Pretty good overall. There is a loss of the protection that being part of a large organisation affords. Policies, resources, and systems, whilst, at times, infuriating, provide a framework for decision making and for taking appropriate action in a whole range of circumstances. Cherry picking the good bits was never an option but now that feels more possible. There were many “have tos” that often taken my attention from the issues I wanted to get stuck into. There were people who needed my input, there were obligations on my time and energy that weren’t always that interesting or rewarding but, they came with the turf.
“I have been concerned that some “bright spark” would have the idea of re-opening institutions to provide care for disabled people.

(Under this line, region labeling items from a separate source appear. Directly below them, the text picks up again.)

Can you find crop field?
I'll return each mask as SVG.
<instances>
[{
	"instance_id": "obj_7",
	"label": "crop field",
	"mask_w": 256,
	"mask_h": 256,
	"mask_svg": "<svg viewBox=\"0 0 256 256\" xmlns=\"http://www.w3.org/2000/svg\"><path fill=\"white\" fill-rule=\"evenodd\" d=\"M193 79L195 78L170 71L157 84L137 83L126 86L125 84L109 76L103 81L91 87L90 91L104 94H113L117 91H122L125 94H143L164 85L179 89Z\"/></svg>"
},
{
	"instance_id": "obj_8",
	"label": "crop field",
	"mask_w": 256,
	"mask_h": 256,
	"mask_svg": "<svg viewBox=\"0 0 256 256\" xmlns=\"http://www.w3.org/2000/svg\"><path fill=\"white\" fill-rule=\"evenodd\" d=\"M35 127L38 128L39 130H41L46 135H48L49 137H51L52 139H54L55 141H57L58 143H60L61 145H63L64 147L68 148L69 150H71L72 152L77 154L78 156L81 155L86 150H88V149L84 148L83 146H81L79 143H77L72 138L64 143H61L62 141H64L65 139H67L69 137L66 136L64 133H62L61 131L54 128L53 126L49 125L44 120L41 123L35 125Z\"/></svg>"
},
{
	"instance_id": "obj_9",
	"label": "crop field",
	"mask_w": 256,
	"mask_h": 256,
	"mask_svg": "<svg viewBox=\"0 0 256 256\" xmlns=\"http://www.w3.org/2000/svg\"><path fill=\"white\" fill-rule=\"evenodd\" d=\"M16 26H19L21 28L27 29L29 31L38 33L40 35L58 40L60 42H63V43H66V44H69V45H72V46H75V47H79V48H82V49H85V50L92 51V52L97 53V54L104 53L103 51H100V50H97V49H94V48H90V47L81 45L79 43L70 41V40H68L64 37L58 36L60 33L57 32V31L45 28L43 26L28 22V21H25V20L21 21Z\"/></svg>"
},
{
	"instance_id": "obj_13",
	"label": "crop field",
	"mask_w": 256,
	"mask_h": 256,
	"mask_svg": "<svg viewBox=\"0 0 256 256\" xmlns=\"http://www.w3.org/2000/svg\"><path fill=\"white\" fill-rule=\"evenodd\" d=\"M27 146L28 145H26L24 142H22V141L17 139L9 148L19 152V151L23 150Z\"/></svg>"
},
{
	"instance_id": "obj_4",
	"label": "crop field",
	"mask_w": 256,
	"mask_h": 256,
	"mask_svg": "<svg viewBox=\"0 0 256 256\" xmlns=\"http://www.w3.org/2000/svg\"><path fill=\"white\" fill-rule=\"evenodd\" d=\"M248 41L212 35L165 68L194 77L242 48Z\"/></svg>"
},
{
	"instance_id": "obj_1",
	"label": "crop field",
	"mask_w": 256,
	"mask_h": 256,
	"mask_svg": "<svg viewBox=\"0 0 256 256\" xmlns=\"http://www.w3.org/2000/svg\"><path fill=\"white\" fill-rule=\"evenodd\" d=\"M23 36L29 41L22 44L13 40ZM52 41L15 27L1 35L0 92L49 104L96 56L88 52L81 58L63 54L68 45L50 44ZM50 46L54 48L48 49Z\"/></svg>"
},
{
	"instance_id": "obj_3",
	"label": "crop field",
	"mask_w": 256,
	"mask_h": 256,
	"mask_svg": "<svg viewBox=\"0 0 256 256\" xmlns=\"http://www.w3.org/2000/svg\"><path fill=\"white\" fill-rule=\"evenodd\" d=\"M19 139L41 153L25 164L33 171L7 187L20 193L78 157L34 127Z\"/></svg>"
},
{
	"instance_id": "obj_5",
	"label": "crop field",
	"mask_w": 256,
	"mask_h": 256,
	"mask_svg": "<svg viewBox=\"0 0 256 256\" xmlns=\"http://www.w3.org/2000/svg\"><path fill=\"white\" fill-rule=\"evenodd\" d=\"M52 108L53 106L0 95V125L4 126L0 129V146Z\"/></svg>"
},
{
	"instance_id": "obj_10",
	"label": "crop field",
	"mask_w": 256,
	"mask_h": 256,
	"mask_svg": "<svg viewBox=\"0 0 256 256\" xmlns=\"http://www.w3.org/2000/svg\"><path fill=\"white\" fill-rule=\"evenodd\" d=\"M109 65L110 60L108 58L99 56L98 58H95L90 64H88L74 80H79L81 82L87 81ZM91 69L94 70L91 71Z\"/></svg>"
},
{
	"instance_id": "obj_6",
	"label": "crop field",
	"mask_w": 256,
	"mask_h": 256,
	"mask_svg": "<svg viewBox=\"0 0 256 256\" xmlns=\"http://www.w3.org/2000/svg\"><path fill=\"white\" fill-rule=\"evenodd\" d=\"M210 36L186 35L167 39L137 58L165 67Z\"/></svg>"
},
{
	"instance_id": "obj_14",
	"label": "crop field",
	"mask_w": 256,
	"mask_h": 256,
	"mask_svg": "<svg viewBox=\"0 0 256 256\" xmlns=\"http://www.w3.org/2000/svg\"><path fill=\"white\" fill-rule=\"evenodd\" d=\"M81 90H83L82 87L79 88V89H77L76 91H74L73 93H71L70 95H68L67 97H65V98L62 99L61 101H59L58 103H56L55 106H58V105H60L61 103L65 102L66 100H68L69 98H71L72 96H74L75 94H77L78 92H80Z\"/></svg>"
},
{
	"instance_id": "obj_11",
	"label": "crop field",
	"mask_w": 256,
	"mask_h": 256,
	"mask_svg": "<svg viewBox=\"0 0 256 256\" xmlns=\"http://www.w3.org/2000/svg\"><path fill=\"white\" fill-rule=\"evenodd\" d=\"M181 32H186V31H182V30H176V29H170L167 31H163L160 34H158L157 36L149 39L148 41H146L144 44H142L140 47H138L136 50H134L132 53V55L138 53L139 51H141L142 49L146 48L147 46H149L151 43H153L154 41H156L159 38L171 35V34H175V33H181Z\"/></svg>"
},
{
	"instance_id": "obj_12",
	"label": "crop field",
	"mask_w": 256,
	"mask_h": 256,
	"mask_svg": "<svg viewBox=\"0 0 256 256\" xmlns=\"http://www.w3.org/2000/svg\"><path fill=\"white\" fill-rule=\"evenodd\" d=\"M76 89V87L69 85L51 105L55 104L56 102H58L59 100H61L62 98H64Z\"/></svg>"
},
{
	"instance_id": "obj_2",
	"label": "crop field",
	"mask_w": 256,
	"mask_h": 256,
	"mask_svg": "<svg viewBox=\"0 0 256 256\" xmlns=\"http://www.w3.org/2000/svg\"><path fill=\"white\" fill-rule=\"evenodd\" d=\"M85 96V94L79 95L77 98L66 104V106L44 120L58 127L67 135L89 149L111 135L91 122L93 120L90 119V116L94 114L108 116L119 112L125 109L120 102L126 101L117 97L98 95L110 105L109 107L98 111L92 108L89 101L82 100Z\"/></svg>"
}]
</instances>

To see such proposals unfold on social media was, frankly, horrifying. “
I guess that’s the main thing that hasn’t changed for me, the cause and all the issues that surround it. For some time now, I have been concerned that some “bright spark” would have the idea of re-opening institutions to provide care for disabled people. To see such proposals unfold on social media was, frankly, horrifying. Having met many people who suffered in those settings and whose lives were stolen from them, it was sickening to see these ideas articulated. I only hope we can continue to hold off and block these draconian thinkers. Of course, there are many autistic and other people still in inappropriate, punitive institutional settings, but we cannot allow that to become the default position. These ideas come when we lose sight of other people’s humanity. I would argue that when you start to think that way, you have lost sight of your own. I have long felt that if services were developed using the sole criteria of “would I want this for me, or someone I love” then social care might just have a chance at delivering what it should for our fellow citizens. However, that’s not the way the world works so we must continue to challenge crisis led decision making and work for proactive support to enable people to lead an authentic and good life by their own measure.
I also see that significant and important decisions about education continue to be debated and pontificated upon by people who have no experience or expertise whatsoever. I won’t directly comment on that council meeting that hit the headlines across social media in the UK. It was shining example of very dangerous group think and how decisions are potentially made on misinformation, personal bias, and assumptions. (OK, you got me, I did directly comment on that meeting). There are those who see increasing diagnosis of autism and ADHD in particular as some kind of ticket to good time city. As if families are presented with the keys to the kingdom when a diagnosis is given. It would be laughable if it weren’t so serious. And, it is indeed, extremely serious. I have argued long and weary for systemic change, I have no doubt that is needed. However, what is becoming increasingly clear to me is that values, knowledge and humility (or lack of) of decision makers is becoming an increasing risk to the rights of autistic people and others.
What I can do about that from this side remains to be seen.
What it does do, is affirm for me that we need to have a thriving third sector that not only challenges and campaigns for human rights in allyship with those with lived experience, but that provides the highest quality services possible to those in their care. This, of course, circles us back to the systemic change needed to build and sustain a sector that, at the very least, has parity with public sector services. That still feels a very long way off but the clamour for it gets louder by the day, the necessity for it is obvious to those who have insight into what it is really like to try to obtain even the most minimal support. That struggle certainly isn’t helped by baseless speculation as to the motivation of concerned parents and others.
So far, the view from the other side of retirement is, at time depressingly similar to when I was chipping away in my full-time career. However, my part is now decidedly walk on as opposed to centre stage. That feels good enough for now.
I hope Joni will forgive me borrowing the title of her beautiful masterpiece, but it seemed the right fit.